Dans leur plantation, le père d’Olga et ses frères aînés récoltent les cabosses de cacao qu’ils regroupent au pied d’un grand cacaotier. Munis d’une machette, ils coupent avec dextérité le fruit pour en extraire les graines qui sont recouvertes d’une pulpe blanche. « Il ne faut pas trop couper la cabosse pour ne pas endommager les graines ». Les graines sont recueillies dans une grande feuille de bananier alors que les cabosses sont laissées au sol pour se décomposer et fertiliser la terre. De retour à la maison, ces graines sont mises à fermenter pendant 6 jours, dans de grands bacs en bois.

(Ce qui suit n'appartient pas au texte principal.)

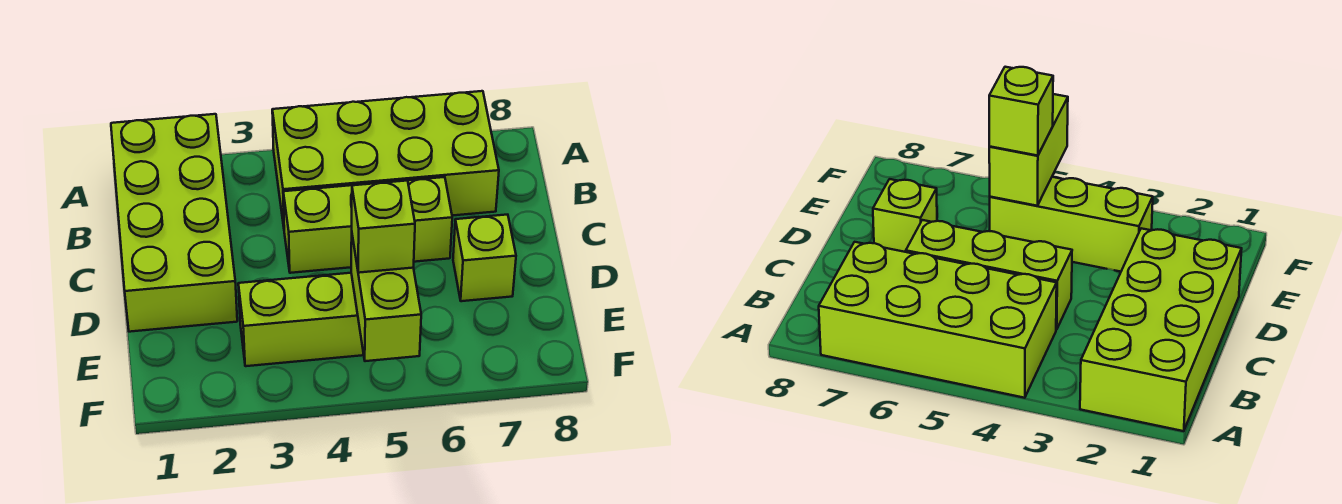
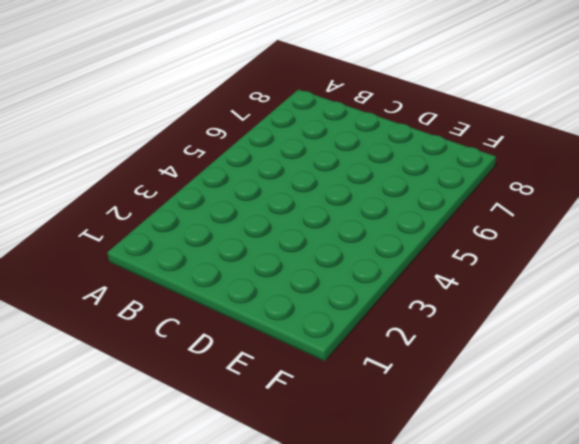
none -> lime 2x4 brick [111,114,237,332]
none -> lime 2x4 brick [272,91,499,226]

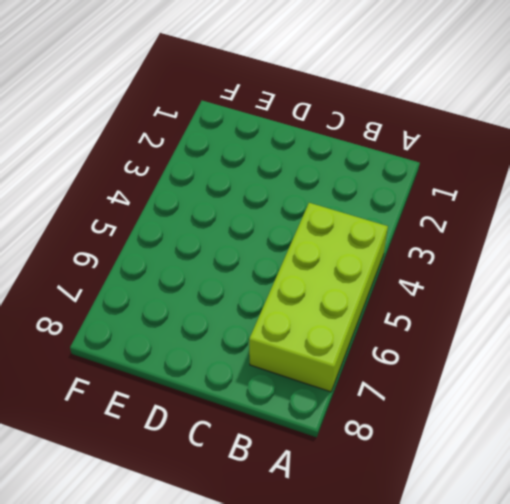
none -> lime 2x4 brick [111,114,237,332]
none -> lime 1x3 brick [283,177,452,273]

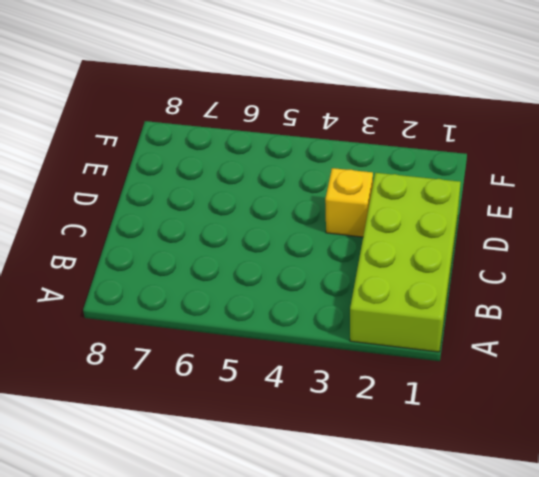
yellow 1x1 brick [325,168,373,237] -> none
none -> lime 2x4 brick [272,91,499,226]
none -> lime 1x3 brick [283,177,452,273]

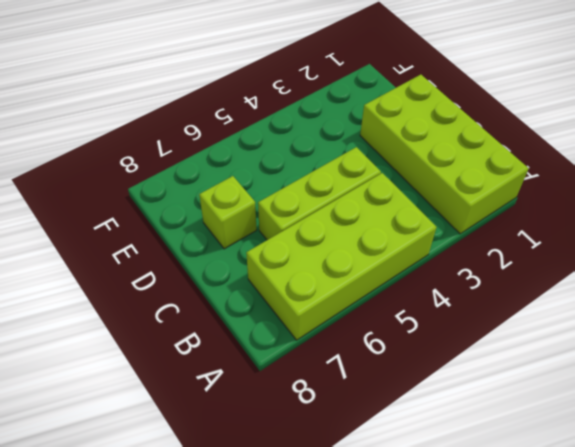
none -> lime 1x3 brick [238,273,364,366]
none -> lime 1x2 brick [351,236,421,361]

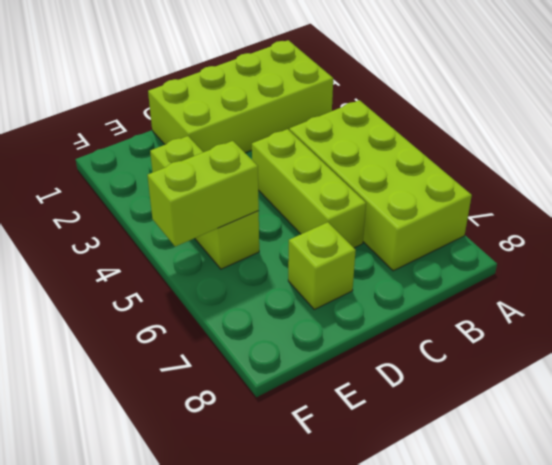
none -> lime 1x1 brick [352,181,415,273]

Étape très importante, la fermentation permet d’éliminer la pulpe, mais transforme surtout la graine en fève en anéantissant l’embryon, et en donnant naissance aux précurseurs chimiques qui donnent tout son arôme au cacao. Par le passé, le cacao dominicain n’était pas fermenté et était dévalué sur les marchés internationaux pour sa piètre qualité. Aujourd’hui, la CONACADO est non seulement reconnu pour la bonté de son cacao, mais également car il est certifié biologique et équitable. La Confédération est en fait le plus important fournisseur de cacao biologique et équitable au monde!
« Le cacao équitable connaît une vaste progression ces dernières années » raconte Basilio Almonte, responsable des certifications au sein de la Conacado. « Nous avons pu mettre en place de nombreux projets grâce aux primes équitables : bourses scolaires, construction et rénovation d’écoles, pépinières pour le reboisement, quelques cliniques rurales, des salles multifonctions et surtout des puits pour un meilleur accès à l’eau potable pour plus de 3000 familles…C’est le tiers de nos membres! » précise Basilio.
Pour Olga et sa famille, l’eau potable et l’électricité n’auront pas eu le temps d’arriver à Yanabo avant qu’ils ne quittent le village pour une petite ville régionale afin de poursuivre leurs études supérieures. Rencontrée en 2002, Olga étudie aujourd’hui à l’Universidad Pública pour devenir médecin! Deux de ces frères étudient en ingénierie et en science informatique, alors qu’un troisième cultive toujours le cacao avec son père sur leurs terres à Yanabo. Le village a maintenant l’électricité, une route carrossable et une petite clinique pour desservir les familles de la région.
La Conacado poursuit ses investissements dans le développement local et particulièrement pour l’amélioration des techniques agricoles de ses membres, afin que chacun puisse améliorer son propre sort. La confédération a aussi récemment fait l’acquisition d’une usine de transformation du cacao, pour offrir des produits de cacao à valeur ajoutée (poudre, pâtes, etc) avec le souhait d’un jour distribuer son propre chocolat sur les marchés locaux voire internationaux! Au Québec, les gens de la Siembra et leurs produits Camino sont des partenaires de longue date de la Conacado.